▶ Questions to answer
A. Answer yes or no for whether each statement below agrees with the profile of Jared Taylor, quoting the words from the profile that decide it. (i) The last print issue of American Renaissance magazine came out in January 2012. (ii) American Renaissance magazine is still being published. (iii) Taylor founded the New Century Foundation.
B. Write the next part of the profile of Jared Taylor, starting after its final line.

▶ Page text
────────

In his personal bearing and tone, Jared Taylor projects himself as a courtly presenter of ideas that most would describe as crudely white supremacist — a kind of modern-day version of the refined but racist colonialist of old.

About Jared Taylor

Taylor is the founder of the New Century Foundation and edited its now-discontinued American Renaissance magazine, which, despite its pseudo-academic polish, regularly published proponents of eugenics and blatant anti-black and anti-Latino racists. After the last print issue of American Renaissance magazine was published in January 2012, Taylor concentrated entirely on the magazine’s website, Amren.com. Taylor also hosts the annual American Renaissance Conference, where racist intellectuals rub shoulders with Klansmen, neo-Nazis and other white supremacists.

In his own words

“Blacks and whites are different. When blacks are left entirely to their own devices, Western civilization — any kind of civilization — disappears.”
American Renaissance, 2005.

“Our rulers and media executives will try to turn the story of Hurricane Katrina into yet another morality tale of downtrodden blacks and heartless whites. … [But] many whites will realize — some for the first time — that we have Africa in our midst, that utterly alien Africa of road-side corpses, cruelty, and anarchy that they thought could never wash up on our shores.”
American Renaissance, 2005.

────────

▶ Material supplied
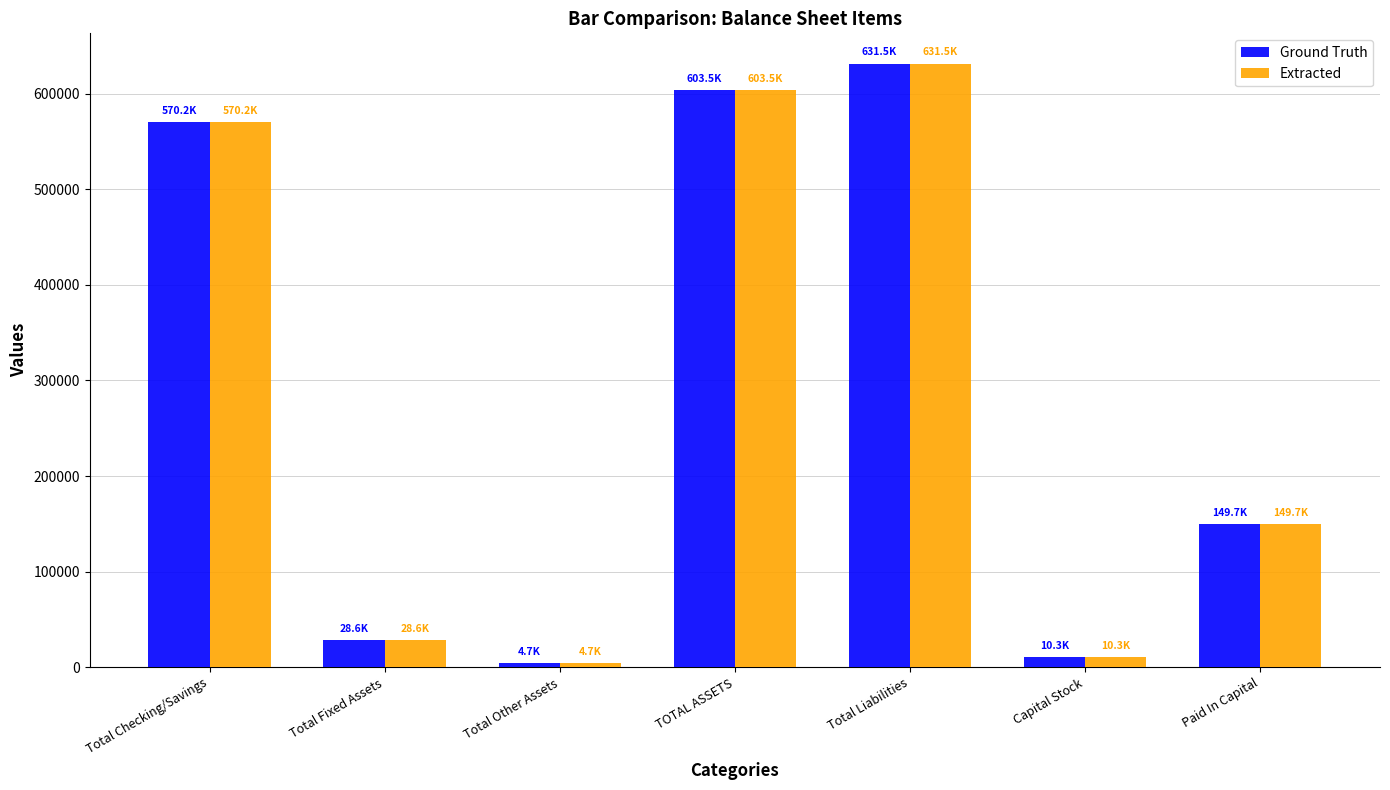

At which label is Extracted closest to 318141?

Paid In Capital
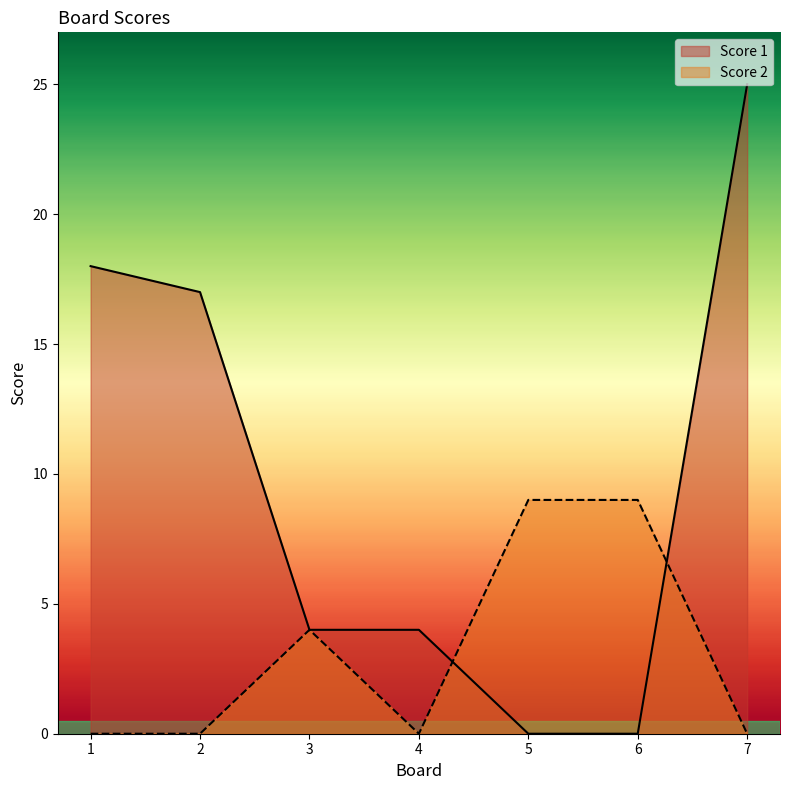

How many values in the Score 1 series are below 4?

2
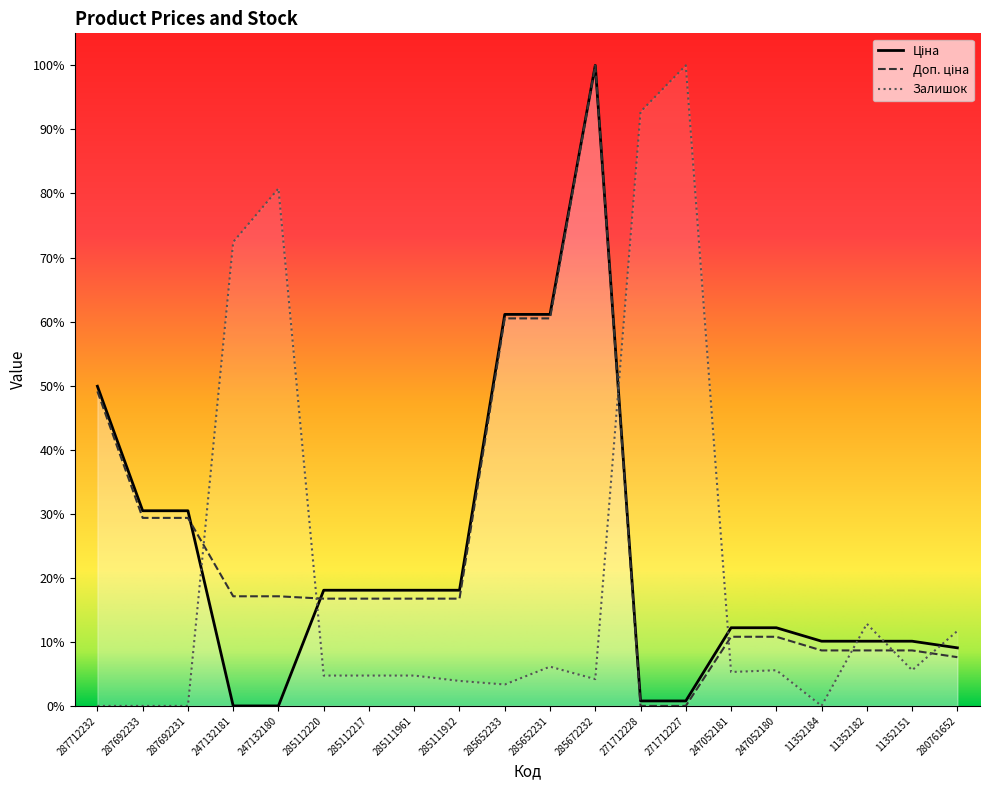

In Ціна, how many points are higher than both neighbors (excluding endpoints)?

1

────────

▶ Answers below
A.
(i) Yes: "After the last print issue of American Renaissance magazine was published in January 2012"
(ii) No: "its now-discontinued American Renaissance magazine"
(iii) Yes: "Taylor is the founder of the New Century Foundation"

B.
“At its most basic, racial consciousness has as its goal the preservation of a certain people. Its aim is to rekindle among whites what every previous generation until recently so took for granted they did not even give it a name: an instinctive preference for their own people and culture, and a strong desire that they should prosper. I note that every other racial group acts on this healthy instinct and desire. Race realism therefore has no theory of religion, the family, art, or the role of government, except in the very general sense that it expects whites to love, first and foremost, the infinite riches created by European man.”
American Renaissance website, July 3, 2008.

“Europe is in a life-or-death struggle. Europe can’t remain Europe without Europeans. When we are being replaced by non-Europeans, it threatens our core way of life.”
— Taylor at a white nationalist conference in Budapest, Hungary, October 2014.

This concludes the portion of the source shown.